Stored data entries
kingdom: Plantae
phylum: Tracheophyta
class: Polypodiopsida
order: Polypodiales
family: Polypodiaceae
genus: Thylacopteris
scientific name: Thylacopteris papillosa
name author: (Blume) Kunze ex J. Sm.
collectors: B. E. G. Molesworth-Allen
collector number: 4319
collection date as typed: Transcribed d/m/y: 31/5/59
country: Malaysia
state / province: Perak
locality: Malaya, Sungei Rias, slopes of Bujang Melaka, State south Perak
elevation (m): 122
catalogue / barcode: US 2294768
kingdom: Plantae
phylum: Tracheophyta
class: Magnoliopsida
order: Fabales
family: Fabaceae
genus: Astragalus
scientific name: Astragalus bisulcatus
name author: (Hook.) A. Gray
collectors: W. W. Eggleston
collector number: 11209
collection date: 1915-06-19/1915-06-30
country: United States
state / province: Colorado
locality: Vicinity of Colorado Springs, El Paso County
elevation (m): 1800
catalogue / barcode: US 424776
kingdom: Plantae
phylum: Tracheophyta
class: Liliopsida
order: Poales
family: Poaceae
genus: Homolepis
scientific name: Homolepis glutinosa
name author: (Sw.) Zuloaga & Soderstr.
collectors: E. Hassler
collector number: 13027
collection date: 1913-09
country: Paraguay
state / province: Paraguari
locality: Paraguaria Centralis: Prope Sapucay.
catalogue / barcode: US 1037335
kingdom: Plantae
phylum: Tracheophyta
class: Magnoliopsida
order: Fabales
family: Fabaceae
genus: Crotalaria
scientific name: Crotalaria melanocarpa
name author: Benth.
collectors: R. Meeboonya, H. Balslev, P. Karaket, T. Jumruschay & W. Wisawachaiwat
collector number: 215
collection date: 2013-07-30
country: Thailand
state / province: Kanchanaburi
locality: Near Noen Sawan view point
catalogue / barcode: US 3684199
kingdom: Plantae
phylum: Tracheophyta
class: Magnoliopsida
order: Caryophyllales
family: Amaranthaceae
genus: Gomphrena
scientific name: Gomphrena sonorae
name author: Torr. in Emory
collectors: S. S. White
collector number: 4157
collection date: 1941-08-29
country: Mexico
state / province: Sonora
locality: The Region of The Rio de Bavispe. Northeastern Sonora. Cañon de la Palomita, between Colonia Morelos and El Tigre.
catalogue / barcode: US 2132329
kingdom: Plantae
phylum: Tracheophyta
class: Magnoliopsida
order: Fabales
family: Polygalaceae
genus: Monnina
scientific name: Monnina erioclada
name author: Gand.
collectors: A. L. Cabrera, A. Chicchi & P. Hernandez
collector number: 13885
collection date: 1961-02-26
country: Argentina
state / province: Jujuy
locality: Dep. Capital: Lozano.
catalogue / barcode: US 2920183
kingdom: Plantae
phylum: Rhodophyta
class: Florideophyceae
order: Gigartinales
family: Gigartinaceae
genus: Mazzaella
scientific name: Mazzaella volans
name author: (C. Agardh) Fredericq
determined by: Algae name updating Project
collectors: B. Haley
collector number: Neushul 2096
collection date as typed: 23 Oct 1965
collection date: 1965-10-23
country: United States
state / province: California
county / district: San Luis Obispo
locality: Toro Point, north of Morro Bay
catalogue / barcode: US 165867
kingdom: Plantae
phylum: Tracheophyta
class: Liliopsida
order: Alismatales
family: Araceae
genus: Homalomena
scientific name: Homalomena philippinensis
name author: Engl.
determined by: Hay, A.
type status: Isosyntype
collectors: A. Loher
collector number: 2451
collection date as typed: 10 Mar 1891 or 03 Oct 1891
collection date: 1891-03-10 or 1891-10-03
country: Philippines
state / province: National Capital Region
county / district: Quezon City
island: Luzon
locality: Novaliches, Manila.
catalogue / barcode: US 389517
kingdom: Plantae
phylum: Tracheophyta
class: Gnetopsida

**Goal of the exercise**
Transcribe the data word for word, from the line with "collection date as typed: Transcribed" to the line with "country: Paraguay". Include both of those lines.

**Correct result**
collection date as typed: Transcribed d/m/y: 31/5/59
country: Malaysia
state / province: Perak
locality: Malaya, Sungei Rias, slopes of Bujang Melaka, State south Perak
elevation (m): 122
catalogue / barcode: US 2294768
kingdom: Plantae
phylum: Tracheophyta
class: Magnoliopsida
order: Fabales
family: Fabaceae
genus: Astragalus
scientific name: Astragalus bisulcatus
name author: (Hook.) A. Gray
collectors: W. W. Eggleston
collector number: 11209
collection date: 1915-06-19/1915-06-30
country: United States
state / province: Colorado
locality: Vicinity of Colorado Springs, El Paso County
elevation (m): 1800
catalogue / barcode: US 424776
kingdom: Plantae
phylum: Tracheophyta
class: Liliopsida
order: Poales
family: Poaceae
genus: Homolepis
scientific name: Homolepis glutinosa
name author: (Sw.) Zuloaga & Soderstr.
collectors: E. Hassler
collector number: 13027
collection date: 1913-09
country: Paraguay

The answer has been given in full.